Sonia Maria Pessoa Pereira Bergamasco

Por Vanilde F. de Souza-Esquerdo (Unicamp) e
Maristela Simões do Carmo (Unesp)

Fazer a bionota de uma pessoa tão querida, batalhadora e corajosa como a Sonia, com a qual convivemos durante muitos anos, nos honra e traz imensa alegria. Quão gratificante é o convívio não apenas intelectual, mas também familiar e afetivo com alguém valente, guerreira e fiel aos seus princípios!

Princípios que primam pela luta contra a desigualdade humana em todos os seus níveis, de gênero, de estratificação social, de exploração do trabalho, entre outros. Sua luta, com foco no rural, sempre buscou o fortalecimento dos agricultores e agricultoras nas suas realidades de enfrentamento com seus empregadores e também com os vínculos institucionais do Estado.

Sonia nasceu em Guaratinguetá, estado de São Paulo, em 31 de março de 1944, onde passou sua infância e parte da adolescência. Foi a sexta filha de oito irmãos do casal João Thomaz Pereira e Cacilda Pessoa Pereira.

Teve contato próximo às questões do rural por influência de seu pai, engenheiro agrônomo, extensionista pioneiro no estado de São Paulo, que costumava levar os filhos em suas andanças no trabalho junto aos agricultores e agricultoras familiares. Seu pai era muito ligado aos problemas sociais do campo, fato que a conduziu a cursar Agronomia na Escola Superior de Agricultura “Luiz de Queiroz”/USP, aonde ingressou em 1964. Sua formação na realidade do rural brasileiro lhe trouxe a compreensão e o amor pela causa da agricultura familiar e dos camponeses e camponesas, estrato da sociedade em que sempre depositou seus conhecimentos e dedicou toda a sua vida acadêmica.

Durante a faculdade, na sua afirmação acadêmica de aprendizado de política estudantil, foi diretora dos departamentos Feminino; de Divulgação; e de Extensão, do então Centro Acadêmico “Luiz de Queiroz”. Durante sua gestão no Departamento Feminino organizou viagens para vários Estados do Brasil (RS, RJ, MG, BA), proporcionando nessas viagens, às colegas contemporâneas ver e aprender in loco as necessidades do rural brasileiro, além, é claro, de conhecer pessoas e novos lugares.

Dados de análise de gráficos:
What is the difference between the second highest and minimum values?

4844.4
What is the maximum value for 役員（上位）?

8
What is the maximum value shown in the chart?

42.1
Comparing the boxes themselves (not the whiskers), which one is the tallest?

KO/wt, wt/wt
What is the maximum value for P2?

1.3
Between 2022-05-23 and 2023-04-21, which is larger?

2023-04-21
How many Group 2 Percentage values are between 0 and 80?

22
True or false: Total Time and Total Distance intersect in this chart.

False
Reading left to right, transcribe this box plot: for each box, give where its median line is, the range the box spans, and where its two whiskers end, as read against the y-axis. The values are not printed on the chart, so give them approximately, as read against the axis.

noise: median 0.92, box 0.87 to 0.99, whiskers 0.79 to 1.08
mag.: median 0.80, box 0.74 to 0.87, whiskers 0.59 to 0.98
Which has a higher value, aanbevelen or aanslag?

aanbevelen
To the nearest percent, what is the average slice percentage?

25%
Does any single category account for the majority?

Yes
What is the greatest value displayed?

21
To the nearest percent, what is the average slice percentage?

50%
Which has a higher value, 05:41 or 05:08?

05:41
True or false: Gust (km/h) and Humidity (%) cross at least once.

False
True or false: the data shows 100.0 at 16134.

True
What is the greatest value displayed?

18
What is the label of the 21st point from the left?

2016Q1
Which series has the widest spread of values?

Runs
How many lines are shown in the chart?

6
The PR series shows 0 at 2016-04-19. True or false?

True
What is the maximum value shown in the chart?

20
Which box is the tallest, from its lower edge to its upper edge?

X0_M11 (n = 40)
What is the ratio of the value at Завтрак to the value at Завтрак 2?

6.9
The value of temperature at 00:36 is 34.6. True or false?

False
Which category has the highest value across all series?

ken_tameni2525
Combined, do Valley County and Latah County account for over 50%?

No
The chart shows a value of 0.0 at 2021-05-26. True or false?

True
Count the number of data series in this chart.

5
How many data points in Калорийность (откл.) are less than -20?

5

### [Explore o material]
(A) Por favor, extraia da bionota o trecho exato que vai desde "Fazer a bionota" até "aos seus princípios!".
(B) Com base na bionota, diga se cada afirmação é verdadeira (sim ou não) e cite as palavras do texto que decidem a resposta: (i) Sonia nasceu em Guaratinguetá em 1944; (ii) Sonia era a filha mais velha do casal; (iii) Sonia ingressou no curso de Agronomia em 1970.
(C) Reescreva em forma de lista o parágrafo da bionota que começa com "Durante a faculdade", mantendo os fatos principais.

### [Respostas esperadas]
(A)
Fazer a bionota de uma pessoa tão querida, batalhadora e corajosa como a Sonia, com a qual convivemos durante muitos anos, nos honra e traz imensa alegria. Quão gratificante é o convívio não apenas intelectual, mas também familiar e afetivo com alguém valente, guerreira e fiel aos seus princípios!

(B)
(i) Sim: "Sonia nasceu em Guaratinguetá, estado de São Paulo, em 31 de março de 1944".
(ii) Não: "Foi a sexta filha de oito irmãos".
(iii) Não: "aonde ingressou em 1964".

(C)
- Na faculdade, foi diretora dos departamentos Feminino, de Divulgação e de Extensão do então Centro Acadêmico "Luiz de Queiroz".
- No Departamento Feminino, organizou viagens para vários estados do Brasil (RS, RJ, MG, BA).
- Nessas viagens, as colegas puderam ver e aprender in loco as necessidades do rural brasileiro, além de conhecer pessoas e novos lugares.